Data for review: Begin
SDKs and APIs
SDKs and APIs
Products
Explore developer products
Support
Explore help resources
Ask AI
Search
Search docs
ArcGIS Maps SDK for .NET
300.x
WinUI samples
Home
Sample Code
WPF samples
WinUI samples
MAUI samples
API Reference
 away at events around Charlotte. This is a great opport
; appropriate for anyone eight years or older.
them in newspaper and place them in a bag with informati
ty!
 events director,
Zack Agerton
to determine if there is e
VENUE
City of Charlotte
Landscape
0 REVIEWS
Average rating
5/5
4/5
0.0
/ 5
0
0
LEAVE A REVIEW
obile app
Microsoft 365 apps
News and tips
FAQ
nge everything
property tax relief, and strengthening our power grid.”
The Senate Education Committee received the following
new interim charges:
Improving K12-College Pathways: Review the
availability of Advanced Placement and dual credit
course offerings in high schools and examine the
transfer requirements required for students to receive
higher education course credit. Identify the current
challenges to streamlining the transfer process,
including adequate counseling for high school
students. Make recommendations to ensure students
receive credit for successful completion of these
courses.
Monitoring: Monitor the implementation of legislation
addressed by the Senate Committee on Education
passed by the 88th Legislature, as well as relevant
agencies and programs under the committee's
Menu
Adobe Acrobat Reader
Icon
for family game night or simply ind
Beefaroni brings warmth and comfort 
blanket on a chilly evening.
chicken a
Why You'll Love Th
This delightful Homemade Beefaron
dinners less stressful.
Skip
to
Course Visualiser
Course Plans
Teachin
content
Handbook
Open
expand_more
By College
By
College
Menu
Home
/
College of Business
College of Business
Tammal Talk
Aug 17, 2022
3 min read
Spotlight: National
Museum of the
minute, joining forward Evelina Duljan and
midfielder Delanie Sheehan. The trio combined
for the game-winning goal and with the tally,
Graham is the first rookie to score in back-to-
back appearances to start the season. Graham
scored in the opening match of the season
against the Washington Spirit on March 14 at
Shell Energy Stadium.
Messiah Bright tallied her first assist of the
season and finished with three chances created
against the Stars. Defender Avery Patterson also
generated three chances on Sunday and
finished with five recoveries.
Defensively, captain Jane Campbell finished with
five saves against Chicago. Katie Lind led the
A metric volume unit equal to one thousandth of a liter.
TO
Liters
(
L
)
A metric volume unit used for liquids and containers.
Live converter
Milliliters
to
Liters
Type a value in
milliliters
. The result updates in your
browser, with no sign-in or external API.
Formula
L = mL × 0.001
Data for review: End
[Your instructions]: Rewrite the entries above so that "College of Business" becomes "School of Business" wherever it occurs. Change nothing else.

[Reply to the task]:
SDKs and APIs
SDKs and APIs
Products
Explore developer products
Support
Explore help resources
Ask AI
Search
Search docs
ArcGIS Maps SDK for .NET
300.x
WinUI samples
Home
Sample Code
WPF samples
WinUI samples
MAUI samples
API Reference
 away at events around Charlotte. This is a great opport
; appropriate for anyone eight years or older.
them in newspaper and place them in a bag with informati
ty!
 events director,
Zack Agerton
to determine if there is e
VENUE
City of Charlotte
Landscape
0 REVIEWS
Average rating
5/5
4/5
0.0
/ 5
0
0
LEAVE A REVIEW
obile app
Microsoft 365 apps
News and tips
FAQ
nge everything
property tax relief, and strengthening our power grid.”
The Senate Education Committee received the following
new interim charges:
Improving K12-College Pathways: Review the
availability of Advanced Placement and dual credit
course offerings in high schools and examine the
transfer requirements required for students to receive
higher education course credit. Identify the current
challenges to streamlining the transfer process,
including adequate counseling for high school
students. Make recommendations to ensure students
receive credit for successful completion of these
courses.
Monitoring: Monitor the implementation of legislation
addressed by the Senate Committee on Education
passed by the 88th Legislature, as well as relevant
agencies and programs under the committee's
Menu
Adobe Acrobat Reader
Icon
for family game night or simply ind
Beefaroni brings warmth and comfort 
blanket on a chilly evening.
chicken a
Why You'll Love Th
This delightful Homemade Beefaron
dinners less stressful.
Skip
to
Course Visualiser
Course Plans
Teachin
content
Handbook
Open
expand_more
By College
By
College
Menu
Home
/
School of Business
School of Business
Tammal Talk
Aug 17, 2022
3 min read
Spotlight: National
Museum of the
minute, joining forward Evelina Duljan and
midfielder Delanie Sheehan. The trio combined
for the game-winning goal and with the tally,
Graham is the first rookie to score in back-to-
back appearances to start the season. Graham
scored in the opening match of the season
against the Washington Spirit on March 14 at
Shell Energy Stadium.
Messiah Bright tallied her first assist of the
season and finished with three chances created
against the Stars. Defender Avery Patterson also
generated three chances on Sunday and
finished with five recoveries.
Defensively, captain Jane Campbell finished with
five saves against Chicago. Katie Lind led the
A metric volume unit equal to one thousandth of a liter.
TO
Liters
(
L
)
A metric volume unit used for liquids and containers.
Live converter
Milliliters
to
Liters
Type a value in
milliliters
. The result updates in your
browser, with no sign-in or external API.
Formula
L = mL × 0.001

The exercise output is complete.